Judging from the luxurious lifestyles of the rich and famous, it would seem there’s no denying the wonders of an enriched environment. Even at an epigenetic scale, enhancing your environment properly and with a bit of personal restraint leads to improvements in the brain aplenty, including learning and memory. A team from Emory University characterized the 5hmC dynamics of the brain’s hippocampus, a region where a lot of that fancy book learn’n takes place at an exciting pace, but then slows down as we age, and show what different environments can do to it.
At the molecular level, 5hmC represents about 40% of the brains cytosine modifications and given it’s dynamic nature, it may just unravel many of the brain’s mysteries. By exposing both young and adult mice to an enriched environment (including diet, exercise, and social interactions) here’s what they found in comparison to those living in a more ‘standard’ environment (pizza and beer?):
- Significant improvements from the aged mice in learning and memory tasks.

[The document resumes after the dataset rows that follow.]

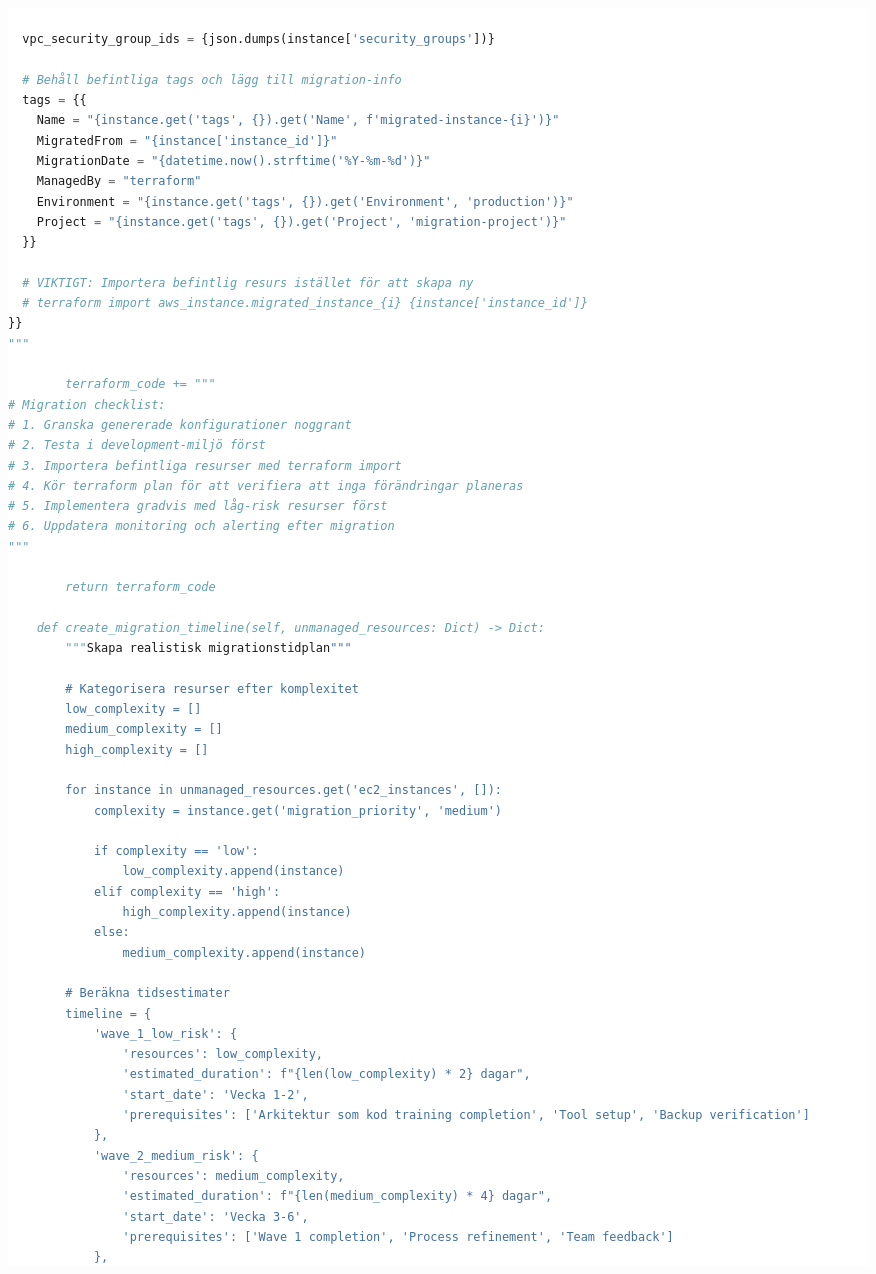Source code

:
 ```python
  
  vpc_security_group_ids = {json.dumps(instance['security_groups'])}
  
  # Behåll befintliga tags och lägg till migration-info
  tags = {{
    Name = "{instance.get('tags', {}).get('Name', f'migrated-instance-{i}')}"
    MigratedFrom = "{instance['instance_id']}"
    MigrationDate = "{datetime.now().strftime('%Y-%m-%d')}"
    ManagedBy = "terraform"
    Environment = "{instance.get('tags', {}).get('Environment', 'production')}"
    Project = "{instance.get('tags', {}).get('Project', 'migration-project')}"
  }}
  
  # VIKTIGT: Importera befintlig resurs istället för att skapa ny
  # terraform import aws_instance.migrated_instance_{i} {instance['instance_id']}
}}
"""
        
        terraform_code += """
# Migration checklist:
# 1. Granska genererade konfigurationer noggrant
# 2. Testa i development-miljö först  
# 3. Importera befintliga resurser med terraform import
# 4. Kör terraform plan för att verifiera att inga förändringar planeras
# 5. Implementera gradvis med låg-risk resurser först
# 6. Uppdatera monitoring och alerting efter migration
"""
        
        return terraform_code
    
    def create_migration_timeline(self, unmanaged_resources: Dict) -> Dict:
        """Skapa realistisk migrationstidplan"""
        
        # Kategorisera resurser efter komplexitet
        low_complexity = []
        medium_complexity = []
        high_complexity = []
        
        for instance in unmanaged_resources.get('ec2_instances', []):
            complexity = instance.get('migration_priority', 'medium')
            
            if complexity == 'low':
                low_complexity.append(instance)
            elif complexity == 'high':
                high_complexity.append(instance)
            else:
                medium_complexity.append(instance)
        
        # Beräkna tidsestimater
        timeline = {
            'wave_1_low_risk': {
                'resources': low_complexity,
                'estimated_duration': f"{len(low_complexity) * 2} dagar",
                'start_date': 'Vecka 1-2',
                'prerequisites': ['Arkitektur som kod training completion', 'Tool setup', 'Backup verification']
            },
            'wave_2_medium_risk': {
                'resources': medium_complexity,
                'estimated_duration': f"{len(medium_complexity) * 4} dagar", 
                'start_date': 'Vecka 3-6',
                'prerequisites': ['Wave 1 completion', 'Process refinement', 'Team feedback']
            },
```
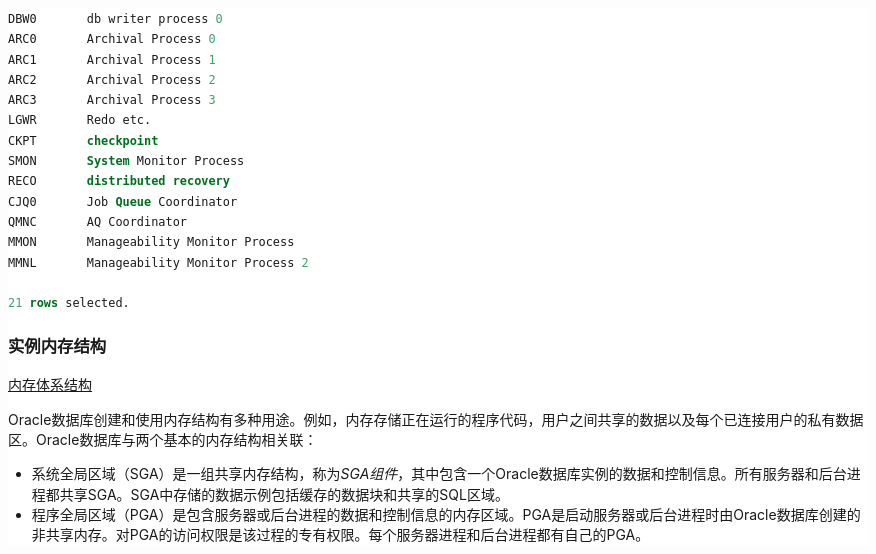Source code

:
 ```sql
DBW0	   db writer process 0
ARC0	   Archival Process 0
ARC1	   Archival Process 1
ARC2	   Archival Process 2
ARC3	   Archival Process 3
LGWR	   Redo etc.
CKPT	   checkpoint
SMON	   System Monitor Process
RECO	   distributed recovery
CJQ0	   Job Queue Coordinator
QMNC	   AQ Coordinator
MMON	   Manageability Monitor Process
MMNL	   Manageability Monitor Process 2

21 rows selected.
```



### 实例内存结构

[内存体系结构](https://docs.oracle.com/cd/B28359_01/server.111/b28318/memory.htm#g30926)

Oracle数据库创建和使用内存结构有多种用途。例如，内存存储正在运行的程序代码，用户之间共享的数据以及每个已连接用户的私有数据区。Oracle数据库与两个基本的内存结构相关联：

- 系统全局区域（SGA）是一组共享内存结构，称为*SGA组件*，其中包含一个Oracle数据库实例的数据和控制信息。所有服务器和后台进程都共享SGA。SGA中存储的数据示例包括缓存的数据块和共享的SQL区域。
- 程序全局区域（PGA）是包含服务器或后台进程的数据和控制信息的内存区域。PGA是启动服务器或后台进程时由Oracle数据库创建的非共享内存。对PGA的访问权限是该过程的专有权限。每个服务器进程和后台进程都有自己的PGA。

- A reduction of 5hmC abundance in the brain’s hippocampus.
- Adding function to finding, the reduction of hippocampal 5hmC is enriched for in the gene bodies of axon guidance genes that are responsible for establishing neural connections.
The findings leave the team concluding that enjoying the luxuries of life may modulate 5hmC dynamics in the hippocampus, where it contributes to improvements in aged brains.
In the bigger picture, this research also gives a solid of example of gene-environment interactions mediated by epigenomic dynamics affecting one of nature’s most complex traits.